"Serenity" (Joss Whedon, 2005) Enjoyable, if violent, genre-bendin' space-farin' Western spinning off from the one season wonder "Firefly." But "Serenity" (that's the name of the ship) passes the crucial test of movies that make the leap from small to big screen--you don't need to have seen the series to "get" the concept and enjoy the film (probably because the concepts are so familiar). Sharply written and directed by series creator Whedon, and played by the regular cast, it boasts an intensely underplaying Chiwetel Ejiofor as a government operative who ritualistically silences outliers.

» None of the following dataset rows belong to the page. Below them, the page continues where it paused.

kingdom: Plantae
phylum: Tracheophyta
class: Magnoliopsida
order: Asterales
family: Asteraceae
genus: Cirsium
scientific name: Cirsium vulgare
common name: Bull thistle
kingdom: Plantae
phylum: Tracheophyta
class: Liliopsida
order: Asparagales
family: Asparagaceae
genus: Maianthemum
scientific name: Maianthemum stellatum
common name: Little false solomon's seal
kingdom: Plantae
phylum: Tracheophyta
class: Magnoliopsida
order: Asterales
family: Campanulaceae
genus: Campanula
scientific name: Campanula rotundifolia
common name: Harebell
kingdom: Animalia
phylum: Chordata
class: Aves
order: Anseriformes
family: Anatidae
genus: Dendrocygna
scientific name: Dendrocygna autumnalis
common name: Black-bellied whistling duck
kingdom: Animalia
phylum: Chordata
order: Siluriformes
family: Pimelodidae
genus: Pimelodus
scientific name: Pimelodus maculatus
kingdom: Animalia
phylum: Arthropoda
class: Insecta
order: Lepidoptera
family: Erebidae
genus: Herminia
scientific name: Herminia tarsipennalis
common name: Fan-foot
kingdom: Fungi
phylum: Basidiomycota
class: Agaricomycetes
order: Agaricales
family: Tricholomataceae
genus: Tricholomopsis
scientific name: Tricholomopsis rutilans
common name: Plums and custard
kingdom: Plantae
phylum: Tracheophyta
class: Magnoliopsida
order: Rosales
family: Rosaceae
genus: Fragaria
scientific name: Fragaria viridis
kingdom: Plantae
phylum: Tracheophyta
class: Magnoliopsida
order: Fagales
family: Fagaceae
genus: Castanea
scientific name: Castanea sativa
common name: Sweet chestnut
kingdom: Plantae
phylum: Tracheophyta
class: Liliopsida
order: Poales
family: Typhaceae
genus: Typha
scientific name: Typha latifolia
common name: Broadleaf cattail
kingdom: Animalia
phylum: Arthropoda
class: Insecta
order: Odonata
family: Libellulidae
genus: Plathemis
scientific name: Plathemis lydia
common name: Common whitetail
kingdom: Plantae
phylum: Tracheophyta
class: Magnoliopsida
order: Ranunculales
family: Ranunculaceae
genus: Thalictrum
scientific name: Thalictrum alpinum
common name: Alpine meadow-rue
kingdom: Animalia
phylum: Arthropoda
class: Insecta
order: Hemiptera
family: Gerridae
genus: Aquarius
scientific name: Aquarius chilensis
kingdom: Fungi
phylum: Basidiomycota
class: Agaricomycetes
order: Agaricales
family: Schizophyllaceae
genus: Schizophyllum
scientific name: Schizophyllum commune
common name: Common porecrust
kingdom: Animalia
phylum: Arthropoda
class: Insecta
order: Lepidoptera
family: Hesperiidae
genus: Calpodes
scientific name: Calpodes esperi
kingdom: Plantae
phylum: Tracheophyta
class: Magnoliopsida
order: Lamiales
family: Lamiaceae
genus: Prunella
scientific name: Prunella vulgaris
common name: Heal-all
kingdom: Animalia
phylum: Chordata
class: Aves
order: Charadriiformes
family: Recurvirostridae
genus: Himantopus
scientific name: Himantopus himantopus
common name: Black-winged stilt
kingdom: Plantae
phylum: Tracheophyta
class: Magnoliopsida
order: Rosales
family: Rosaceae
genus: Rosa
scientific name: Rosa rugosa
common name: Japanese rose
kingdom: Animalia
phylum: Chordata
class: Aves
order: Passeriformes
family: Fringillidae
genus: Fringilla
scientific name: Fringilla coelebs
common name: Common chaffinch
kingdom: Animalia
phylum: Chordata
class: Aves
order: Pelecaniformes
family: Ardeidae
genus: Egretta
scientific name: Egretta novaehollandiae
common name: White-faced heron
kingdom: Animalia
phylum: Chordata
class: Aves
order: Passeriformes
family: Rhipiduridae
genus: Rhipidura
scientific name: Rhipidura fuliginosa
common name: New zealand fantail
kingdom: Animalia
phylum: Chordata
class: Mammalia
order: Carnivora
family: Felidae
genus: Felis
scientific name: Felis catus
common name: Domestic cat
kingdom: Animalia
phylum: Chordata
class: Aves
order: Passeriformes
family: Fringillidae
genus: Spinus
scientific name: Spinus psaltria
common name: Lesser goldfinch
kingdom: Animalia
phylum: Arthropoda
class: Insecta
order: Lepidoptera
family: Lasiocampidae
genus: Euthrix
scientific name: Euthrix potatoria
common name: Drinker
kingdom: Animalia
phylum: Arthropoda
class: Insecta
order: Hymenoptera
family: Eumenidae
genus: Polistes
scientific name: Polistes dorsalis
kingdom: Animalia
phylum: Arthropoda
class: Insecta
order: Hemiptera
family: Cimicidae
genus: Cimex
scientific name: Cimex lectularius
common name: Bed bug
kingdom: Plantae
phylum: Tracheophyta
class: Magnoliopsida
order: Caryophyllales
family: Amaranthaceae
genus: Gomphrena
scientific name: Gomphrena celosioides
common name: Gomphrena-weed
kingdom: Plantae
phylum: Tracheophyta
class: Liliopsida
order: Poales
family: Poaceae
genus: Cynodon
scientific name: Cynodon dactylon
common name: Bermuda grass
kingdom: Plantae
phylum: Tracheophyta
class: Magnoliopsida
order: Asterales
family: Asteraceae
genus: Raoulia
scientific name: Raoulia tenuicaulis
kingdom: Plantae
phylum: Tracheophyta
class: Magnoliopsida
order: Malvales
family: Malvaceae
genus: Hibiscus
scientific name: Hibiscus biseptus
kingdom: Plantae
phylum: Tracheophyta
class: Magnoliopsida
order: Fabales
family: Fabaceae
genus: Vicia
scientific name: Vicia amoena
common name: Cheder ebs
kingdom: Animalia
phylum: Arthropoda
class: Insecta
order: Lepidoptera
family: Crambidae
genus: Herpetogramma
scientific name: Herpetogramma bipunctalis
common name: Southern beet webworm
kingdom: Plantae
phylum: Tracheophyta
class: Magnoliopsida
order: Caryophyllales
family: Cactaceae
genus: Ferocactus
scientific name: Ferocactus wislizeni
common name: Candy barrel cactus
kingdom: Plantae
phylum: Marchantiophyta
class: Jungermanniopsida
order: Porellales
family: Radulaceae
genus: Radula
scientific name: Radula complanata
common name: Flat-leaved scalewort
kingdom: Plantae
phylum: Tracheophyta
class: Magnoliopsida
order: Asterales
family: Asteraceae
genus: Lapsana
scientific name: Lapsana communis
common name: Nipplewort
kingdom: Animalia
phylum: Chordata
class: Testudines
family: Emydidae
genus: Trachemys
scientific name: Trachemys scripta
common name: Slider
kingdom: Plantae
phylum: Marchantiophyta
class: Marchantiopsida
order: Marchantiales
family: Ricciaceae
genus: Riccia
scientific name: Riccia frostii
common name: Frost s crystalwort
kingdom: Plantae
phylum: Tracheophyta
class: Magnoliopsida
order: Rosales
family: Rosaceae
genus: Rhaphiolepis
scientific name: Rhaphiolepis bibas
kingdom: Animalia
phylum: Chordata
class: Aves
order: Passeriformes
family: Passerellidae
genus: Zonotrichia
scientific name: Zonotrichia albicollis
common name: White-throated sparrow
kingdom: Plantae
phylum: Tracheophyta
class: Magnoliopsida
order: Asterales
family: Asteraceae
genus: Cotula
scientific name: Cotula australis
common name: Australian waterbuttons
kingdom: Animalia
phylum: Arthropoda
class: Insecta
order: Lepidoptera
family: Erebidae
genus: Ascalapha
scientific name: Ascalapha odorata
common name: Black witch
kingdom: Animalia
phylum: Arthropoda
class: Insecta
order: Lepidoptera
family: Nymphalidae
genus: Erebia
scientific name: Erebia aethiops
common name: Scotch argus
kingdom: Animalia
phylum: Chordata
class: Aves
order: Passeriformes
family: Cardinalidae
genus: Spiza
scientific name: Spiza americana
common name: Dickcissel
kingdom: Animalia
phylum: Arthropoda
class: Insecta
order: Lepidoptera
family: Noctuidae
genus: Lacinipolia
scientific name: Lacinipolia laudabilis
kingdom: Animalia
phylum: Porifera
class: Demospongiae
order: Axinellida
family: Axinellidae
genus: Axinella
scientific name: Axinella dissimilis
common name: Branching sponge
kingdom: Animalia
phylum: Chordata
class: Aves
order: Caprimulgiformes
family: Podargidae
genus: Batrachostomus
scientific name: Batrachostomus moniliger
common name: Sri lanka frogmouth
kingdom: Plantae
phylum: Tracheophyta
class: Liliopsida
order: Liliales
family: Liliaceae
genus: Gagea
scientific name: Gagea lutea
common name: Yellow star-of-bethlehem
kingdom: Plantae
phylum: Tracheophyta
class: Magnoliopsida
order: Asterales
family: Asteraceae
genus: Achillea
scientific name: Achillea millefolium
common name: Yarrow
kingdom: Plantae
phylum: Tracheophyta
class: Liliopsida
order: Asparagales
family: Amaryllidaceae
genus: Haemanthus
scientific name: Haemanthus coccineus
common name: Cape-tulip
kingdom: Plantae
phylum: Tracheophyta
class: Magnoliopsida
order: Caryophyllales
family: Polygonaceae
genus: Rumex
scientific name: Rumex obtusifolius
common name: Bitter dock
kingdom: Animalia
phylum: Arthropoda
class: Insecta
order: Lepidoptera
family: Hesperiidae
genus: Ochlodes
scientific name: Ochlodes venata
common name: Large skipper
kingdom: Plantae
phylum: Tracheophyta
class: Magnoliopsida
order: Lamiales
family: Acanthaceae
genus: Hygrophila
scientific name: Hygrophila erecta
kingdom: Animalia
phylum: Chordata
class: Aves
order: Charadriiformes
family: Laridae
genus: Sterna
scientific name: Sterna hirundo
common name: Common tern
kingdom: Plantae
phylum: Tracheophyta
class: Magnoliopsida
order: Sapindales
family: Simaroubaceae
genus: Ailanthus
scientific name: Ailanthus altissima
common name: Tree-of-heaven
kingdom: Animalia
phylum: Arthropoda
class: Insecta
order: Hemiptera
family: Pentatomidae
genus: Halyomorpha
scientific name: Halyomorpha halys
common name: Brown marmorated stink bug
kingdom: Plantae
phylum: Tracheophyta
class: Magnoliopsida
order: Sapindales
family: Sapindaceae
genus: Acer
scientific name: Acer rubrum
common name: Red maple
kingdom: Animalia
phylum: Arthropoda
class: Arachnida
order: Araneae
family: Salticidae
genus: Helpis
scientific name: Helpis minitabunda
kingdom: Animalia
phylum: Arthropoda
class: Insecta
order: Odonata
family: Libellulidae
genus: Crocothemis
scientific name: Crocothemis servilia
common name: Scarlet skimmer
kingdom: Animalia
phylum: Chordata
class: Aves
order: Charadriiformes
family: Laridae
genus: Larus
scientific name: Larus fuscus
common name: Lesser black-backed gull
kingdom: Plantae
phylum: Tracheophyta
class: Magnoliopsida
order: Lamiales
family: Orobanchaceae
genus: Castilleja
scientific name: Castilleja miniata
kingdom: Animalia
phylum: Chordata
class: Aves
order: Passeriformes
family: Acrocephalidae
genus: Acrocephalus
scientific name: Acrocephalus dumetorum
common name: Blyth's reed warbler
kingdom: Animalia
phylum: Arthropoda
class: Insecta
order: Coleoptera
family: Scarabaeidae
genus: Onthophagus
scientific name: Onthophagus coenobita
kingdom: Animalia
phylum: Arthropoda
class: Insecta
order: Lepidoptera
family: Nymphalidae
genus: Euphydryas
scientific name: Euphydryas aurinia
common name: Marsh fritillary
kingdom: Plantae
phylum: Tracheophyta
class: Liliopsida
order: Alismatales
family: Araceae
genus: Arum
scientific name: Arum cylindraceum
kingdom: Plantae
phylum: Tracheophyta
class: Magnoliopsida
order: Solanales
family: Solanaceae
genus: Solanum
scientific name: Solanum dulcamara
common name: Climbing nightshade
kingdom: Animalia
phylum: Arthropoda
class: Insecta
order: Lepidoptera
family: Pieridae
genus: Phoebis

And outliers are exactly what the crew of the "Firefly"-class "Serenity" is comprised of; pirates, soldiers of fortune, outlaws, the scrappy veterans of the Galaxy's last civil war, who bounce from system to system dodging government entanglements and making a living by lying, cheating and stealing. Plus, they do good while doing bad.
The conceit of staging a Western in the infinitely wide-open spaces isn't new. "Star Trek" was sold to NBC as being "Wagon Train to the Stars"--not exactly true, but the suits got the point, "Star Wars" used Han Solo as a space cowboy ala Hondo (which Chewbacca as his faithful dog...or horse), and the "Wars" rip-off "Battle Beyond the Stars" was "The Magnificent 7 in Space." There isn't that much of a light-speed leap from horse-opera to space-opera. After all, the umbrella-genres of westerns and sci-fi can encompass all sorts of story-themes from Shakespeare to cleverly disguised issues of the day.
The plot for "Serenity" back-tracks a bit* to catch movie-goers up with the story of fugitives River Tam and her doctor-brother Simon and then resolves the conflicts their paid passage aboard Captain Mal Reynolds' ship of fools has created, and turns River from loose cannon on deck to a reliable asset. Along the way the crew stumbles on a gone-wrong planet-wide government experiment being kept under wraps. And since they're being pursued by "the op," anyway, they "aim to misbehave."
The characters are broadly drawn, easily discerned, and everyone is given significan plot-time (with the exception of Morena Boccarin's space-zen-hooker Inara, whose role was edited for time). Though not a success at the box office, it did spur interest in the series and kicked its box-set collection into hyper-drive. Though Whedon constantly discounts it, the crew of "Serenity" may fly again.
* In a film-starting series of illusions that nest together like Matryoshka dolls.